Extracted data ▸
· · · · ·
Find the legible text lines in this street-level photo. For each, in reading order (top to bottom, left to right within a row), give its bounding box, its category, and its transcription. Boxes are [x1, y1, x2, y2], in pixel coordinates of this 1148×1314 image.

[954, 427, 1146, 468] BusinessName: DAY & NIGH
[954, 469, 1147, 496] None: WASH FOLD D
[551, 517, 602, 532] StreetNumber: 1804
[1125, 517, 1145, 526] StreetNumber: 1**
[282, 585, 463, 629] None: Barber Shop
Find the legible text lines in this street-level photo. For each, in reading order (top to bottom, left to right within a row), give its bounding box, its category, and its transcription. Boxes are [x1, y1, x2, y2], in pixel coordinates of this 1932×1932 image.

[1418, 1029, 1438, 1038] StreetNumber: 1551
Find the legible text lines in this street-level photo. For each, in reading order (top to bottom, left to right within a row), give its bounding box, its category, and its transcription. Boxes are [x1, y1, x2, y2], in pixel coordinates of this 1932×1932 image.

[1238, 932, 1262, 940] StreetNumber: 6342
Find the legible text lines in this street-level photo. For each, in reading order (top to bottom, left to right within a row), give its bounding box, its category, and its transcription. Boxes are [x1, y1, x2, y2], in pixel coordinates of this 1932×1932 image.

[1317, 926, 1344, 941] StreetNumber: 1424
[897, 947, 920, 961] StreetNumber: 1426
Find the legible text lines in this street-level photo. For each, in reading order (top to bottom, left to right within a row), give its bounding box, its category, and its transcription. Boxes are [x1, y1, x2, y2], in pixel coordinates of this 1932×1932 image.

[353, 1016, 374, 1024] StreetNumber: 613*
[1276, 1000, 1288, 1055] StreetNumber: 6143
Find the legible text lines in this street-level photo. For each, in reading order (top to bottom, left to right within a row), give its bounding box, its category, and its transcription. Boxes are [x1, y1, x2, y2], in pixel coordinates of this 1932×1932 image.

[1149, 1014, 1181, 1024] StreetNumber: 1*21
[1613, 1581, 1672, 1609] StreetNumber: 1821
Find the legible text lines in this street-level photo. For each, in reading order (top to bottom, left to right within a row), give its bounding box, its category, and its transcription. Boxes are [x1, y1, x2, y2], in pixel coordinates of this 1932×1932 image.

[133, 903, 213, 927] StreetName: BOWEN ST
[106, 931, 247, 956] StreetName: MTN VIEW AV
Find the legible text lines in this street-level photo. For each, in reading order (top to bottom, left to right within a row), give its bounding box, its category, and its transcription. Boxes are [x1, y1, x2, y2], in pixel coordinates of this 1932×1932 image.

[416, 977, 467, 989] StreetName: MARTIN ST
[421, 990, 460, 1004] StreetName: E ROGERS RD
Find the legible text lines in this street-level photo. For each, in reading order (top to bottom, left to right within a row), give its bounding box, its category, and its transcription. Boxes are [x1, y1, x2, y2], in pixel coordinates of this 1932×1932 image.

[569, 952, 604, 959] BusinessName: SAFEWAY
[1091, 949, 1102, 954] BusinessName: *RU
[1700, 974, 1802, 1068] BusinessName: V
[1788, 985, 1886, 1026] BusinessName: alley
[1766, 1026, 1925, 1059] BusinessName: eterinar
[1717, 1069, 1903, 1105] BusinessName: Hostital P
· · · · ·
Set problem ▸ Render the data above as a JSON array of strings, one string per line, omitting blank lines.

Answer for this exercise ▸
[
  "Find the legible text lines in this street-level photo. For each, in reading order (top to bottom, left to right within a row), give its bounding box, its category, and its transcription. Boxes are [x1, y1, x2, y2], in pixel coordinates of this 1148×1314 image.",
  "[954, 427, 1146, 468] BusinessName: DAY & NIGH",
  "[954, 469, 1147, 496] None: WASH FOLD D",
  "[551, 517, 602, 532] StreetNumber: 1804",
  "[1125, 517, 1145, 526] StreetNumber: 1**",
  "[282, 585, 463, 629] None: Barber Shop",
  "Find the legible text lines in this street-level photo. For each, in reading order (top to bottom, left to right within a row), give its bounding box, its category, and its transcription. Boxes are [x1, y1, x2, y2], in pixel coordinates of this 1932×1932 image.",
  "[1418, 1029, 1438, 1038] StreetNumber: 1551",
  "Find the legible text lines in this street-level photo. For each, in reading order (top to bottom, left to right within a row), give its bounding box, its category, and its transcription. Boxes are [x1, y1, x2, y2], in pixel coordinates of this 1932×1932 image.",
  "[1238, 932, 1262, 940] StreetNumber: 6342",
  "Find the legible text lines in this street-level photo. For each, in reading order (top to bottom, left to right within a row), give its bounding box, its category, and its transcription. Boxes are [x1, y1, x2, y2], in pixel coordinates of this 1932×1932 image.",
  "[1317, 926, 1344, 941] StreetNumber: 1424",
  "[897, 947, 920, 961] StreetNumber: 1426",
  "Find the legible text lines in this street-level photo. For each, in reading order (top to bottom, left to right within a row), give its bounding box, its category, and its transcription. Boxes are [x1, y1, x2, y2], in pixel coordinates of this 1932×1932 image.",
  "[353, 1016, 374, 1024] StreetNumber: 613*",
  "[1276, 1000, 1288, 1055] StreetNumber: 6143",
  "Find the legible text lines in this street-level photo. For each, in reading order (top to bottom, left to right within a row), give its bounding box, its category, and its transcription. Boxes are [x1, y1, x2, y2], in pixel coordinates of this 1932×1932 image.",
  "[1149, 1014, 1181, 1024] StreetNumber: 1*21",
  "[1613, 1581, 1672, 1609] StreetNumber: 1821",
  "Find the legible text lines in this street-level photo. For each, in reading order (top to bottom, left to right within a row), give its bounding box, its category, and its transcription. Boxes are [x1, y1, x2, y2], in pixel coordinates of this 1932×1932 image.",
  "[133, 903, 213, 927] StreetName: BOWEN ST",
  "[106, 931, 247, 956] StreetName: MTN VIEW AV",
  "Find the legible text lines in this street-level photo. For each, in reading order (top to bottom, left to right within a row), give its bounding box, its category, and its transcription. Boxes are [x1, y1, x2, y2], in pixel coordinates of this 1932×1932 image.",
  "[416, 977, 467, 989] StreetName: MARTIN ST",
  "[421, 990, 460, 1004] StreetName: E ROGERS RD",
  "Find the legible text lines in this street-level photo. For each, in reading order (top to bottom, left to right within a row), give its bounding box, its category, and its transcription. Boxes are [x1, y1, x2, y2], in pixel coordinates of this 1932×1932 image.",
  "[569, 952, 604, 959] BusinessName: SAFEWAY",
  "[1091, 949, 1102, 954] BusinessName: *RU",
  "[1700, 974, 1802, 1068] BusinessName: V",
  "[1788, 985, 1886, 1026] BusinessName: alley",
  "[1766, 1026, 1925, 1059] BusinessName: eterinar",
  "[1717, 1069, 1903, 1105] BusinessName: Hostital P"
]